Ever since student activists first formed USAS in the ’90s, apparel corporations and college administrators insisted it was impossible to produce our schools’ clothes in union factories that pay living wages. It’s time to officially put that excuse to rest.
A decade ago, workers began organizing a union at BJ&B, the Dominican Republic factory making Nike and Reebok caps for U.S. universities. USAS and BJ&B workers struggled together through a series of unprecedented victories and devastating losses. Yesterday, the New York Times announced that former BJ&B unionists are making history again: At the Alta Gracia factory, the courageous women who led the union efforts at BJ&B are finally making university apparel with a strong union and living wages!
Celebrate this major step forward: share the New York Times article, and make a donation to USAS! Your support is crucial to continue the struggle to make every apparel corporation source from union factories and pay a fair price to workers.
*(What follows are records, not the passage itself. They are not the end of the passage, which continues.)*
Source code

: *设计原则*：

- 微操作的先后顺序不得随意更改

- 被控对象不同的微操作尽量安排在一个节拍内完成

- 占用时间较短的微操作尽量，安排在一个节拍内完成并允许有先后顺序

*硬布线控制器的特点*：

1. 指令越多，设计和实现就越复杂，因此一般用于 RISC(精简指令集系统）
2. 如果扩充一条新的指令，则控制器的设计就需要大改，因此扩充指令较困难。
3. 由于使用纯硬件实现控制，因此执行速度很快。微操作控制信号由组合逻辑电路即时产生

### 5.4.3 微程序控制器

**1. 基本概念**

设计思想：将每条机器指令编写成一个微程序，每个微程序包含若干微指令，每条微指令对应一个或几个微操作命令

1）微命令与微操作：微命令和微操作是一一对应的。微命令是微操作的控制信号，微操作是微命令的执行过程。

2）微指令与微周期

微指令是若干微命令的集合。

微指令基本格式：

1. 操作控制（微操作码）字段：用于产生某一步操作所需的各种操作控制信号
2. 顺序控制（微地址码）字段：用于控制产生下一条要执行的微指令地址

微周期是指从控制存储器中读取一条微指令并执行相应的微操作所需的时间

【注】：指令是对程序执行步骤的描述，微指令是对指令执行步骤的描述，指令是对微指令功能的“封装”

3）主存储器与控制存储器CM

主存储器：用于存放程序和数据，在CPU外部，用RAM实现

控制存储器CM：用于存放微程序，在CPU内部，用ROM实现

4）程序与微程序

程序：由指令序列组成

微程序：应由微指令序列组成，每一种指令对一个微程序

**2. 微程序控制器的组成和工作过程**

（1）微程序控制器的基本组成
In 2006, BJ&B workers pose with USAS organizers holding signs in support of the Designated Suppliers Program, USAS's solution to ensure all university apparel is sourced from good union factories where brands pay a fair price so workers can collectively bargain for a living wage. (Credit: Cornell Chronicle)
In 2003, after 20 BJ&B workers leading the union effort were fired, USAS launched a campaign targeting Nike and Adidas/Reebok, the main brands sourcing from the factory. Not only did workers win their jobs back, but they won a historic union contract with wages and benefits that the New York Times called “unheard of.” But the victory was short lived. Brands began systematically pulling out their business and moving to non-union sweatshops, flagrantly violating universities’ apparel codes of conduct. In 2007 Nike announced the closure of BJ&B – punishing the factory for improving labor standards. USAS and BJ&B workers’ union, FEDOTRAZONAS, fought to bring the good union jobs back to over 2,000 workers left jobless in Villa Altagracia, the community devasted by BJ&B’s closing.
Now, after a decade of campaigns by garment workers and USAS targeting apparel brands, Knights Apparel – Nike’s largest competitor in the collegiate apparel market – has agreed to open the new factory in Villa Altagracia, hire back all of the BJ&B union leaders, recognize their union and pay a fair price so that the union can bargain for living wages. The apparel will be sold in bookstores under the brand name Alta Gracia.
Let’s celebrate this important breakthrough: spread the word, and make a contribution to sustain our movement.
What’s happening in Villa Altagracia is yet another step for USAS and garment workers in changing the university apparel industry. Together we’ll keep working towards the day when all university apparel will be produced in union factories where workers can collectively bargain for living wages.
Congratulations to every generation of USAS organizers who fought in solidarity with BJ&B workers. The struggle continues!